Goal of the exercise: Could the records below be restated word for word, without a single picture?

Record set:
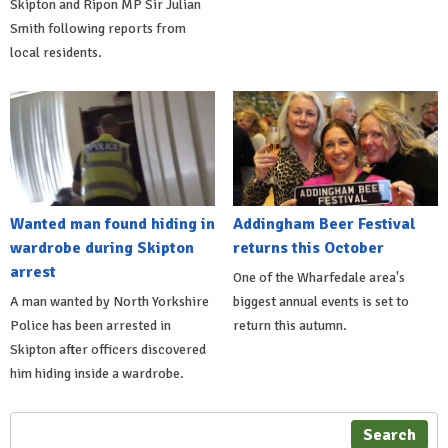
Skipton and Ripon MP Sir Julian
Smith following reports from
local residents.
Wanted man found hiding in
Addingham Beer Festival
wardrobe during Skipton
returns this October
arrest
One of the Wharfedale area's
A man wanted by North Yorkshire
biggest annual events is set to
Police has been arrested in
return this autumn.
Skipton after officers discovered
him hiding inside a wardrobe.
Search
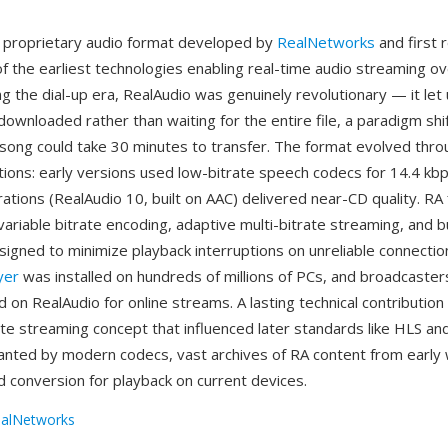
a proprietary audio format developed by
RealNetworks
and first 
f the earliest technologies enabling real-time audio streaming ov
ng the dial-up era, RealAudio was genuinely revolutionary — it let 
 downloaded rather than waiting for the entire file, a paradigm sh
song could take 30 minutes to transfer. The format evolved thro
ions: early versions used low-bitrate speech codecs for 14.4 k
erations (RealAudio 10, built on AAC) delivered near-CD quality. RA
ariable bitrate encoding, adaptive multi-bitrate streaming, and b
igned to minimize playback interruptions on unreliable connection
yer
was installed on hundreds of millions of PCs, and broadcaster
 on RealAudio for online streams. A lasting technical contributio
ate streaming concept that influenced later standards like HLS a
nted by modern codecs, vast archives of RA content from early w
d conversion for playback on current devices.
alNetworks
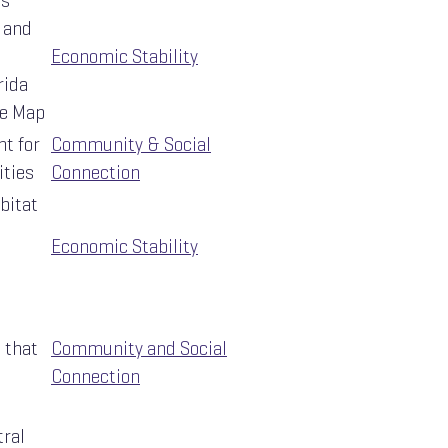
ts
 and
Economic Stability
rida
e Map
t for
Community & Social
ities
Connection
bitat
Economic Stability
 that
Community and Social
Connection
tral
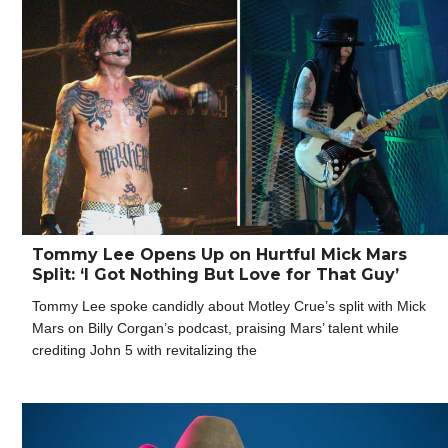
Tommy Lee Opens Up on Hurtful Mick Mars
Split: ‘I Got Nothing But Love for That Guy’
Tommy Lee spoke candidly about Motley Crue’s split with Mick
Mars on Billy Corgan’s podcast, praising Mars’ talent while
crediting John 5 with revitalizing the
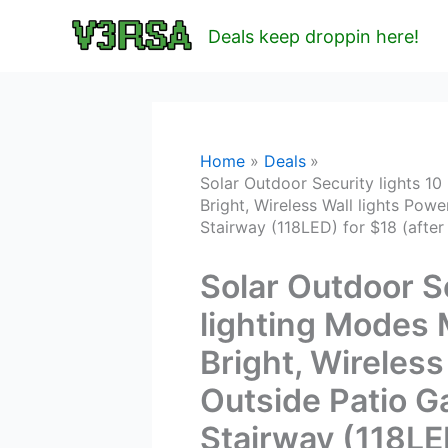
Skip
Deals keep droppin here!
to
content
Home
Deals
Solar Outdoor Security lights 10
Bright, Wireless Wall lights Po
Stairway (118LED) for $18 (afte
Solar Outdoor Se
lighting Modes 
Bright, Wireless
Outside Patio 
Stairway (118LED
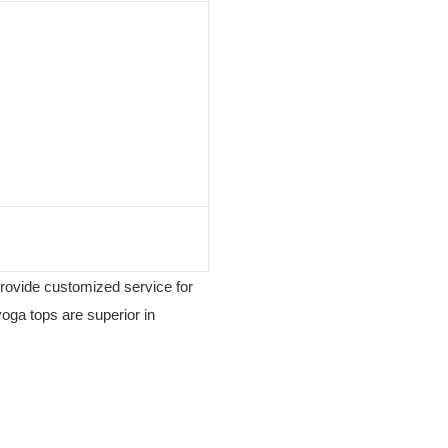
provide customized service for
yoga tops are superior in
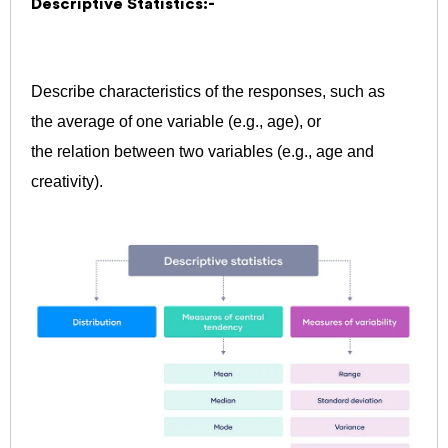
Descriptive Statistics:-
Describe characteristics of the responses, such as
the average of one variable (e.g., age), or
the relation between two variables (e.g., age and
creativity).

Reply to the exercise:
Skipton and Ripon MP Sir Julian
Smith following reports from
local residents.
Wanted man found hiding in
Addingham Beer Festival
wardrobe during Skipton
returns this October
arrest
One of the Wharfedale area's
A man wanted by North Yorkshire
biggest annual events is set to
Police has been arrested in
return this autumn.
Skipton after officers discovered
him hiding inside a wardrobe.
Search
a proprietary audio format developed by
RealNetworks
and first 
f the earliest technologies enabling real-time audio streaming ov
ng the dial-up era, RealAudio was genuinely revolutionary — it let 
 downloaded rather than waiting for the entire file, a paradigm sh
song could take 30 minutes to transfer. The format evolved thro
ions: early versions used low-bitrate speech codecs for 14.4 k
erations (RealAudio 10, built on AAC) delivered near-CD quality. RA
ariable bitrate encoding, adaptive multi-bitrate streaming, and b
igned to minimize playback interruptions on unreliable connection
yer
was installed on hundreds of millions of PCs, and broadcaster
 on RealAudio for online streams. A lasting technical contributio
ate streaming concept that influenced later standards like HLS a
nted by modern codecs, vast archives of RA content from early w
d conversion for playback on current devices.
alNetworks
ts
 and
Economic Stability
rida
e Map
t for
Community & Social
ities
Connection
bitat
Economic Stability
 that
Community and Social
Connection
tral
Tommy Lee Opens Up on Hurtful Mick Mars
Split: ‘I Got Nothing But Love for That Guy’
Tommy Lee spoke candidly about Motley Crue’s split with Mick
Mars on Billy Corgan’s podcast, praising Mars’ talent while
crediting John 5 with revitalizing the
Skip
Deals keep droppin here!
to
content
Home
Deals
Solar Outdoor Security lights 10
Bright, Wireless Wall lights Po
Stairway (118LED) for $18 (afte
Solar Outdoor Se
lighting Modes 
Bright, Wireless
Outside Patio 
Stairway (118LED
provide customized service for
yoga tops are superior in
Descriptive Statistics:-
Describe characteristics of the responses, such as
the average of one variable (e.g., age), or
the relation between two variables (e.g., age and
creativity).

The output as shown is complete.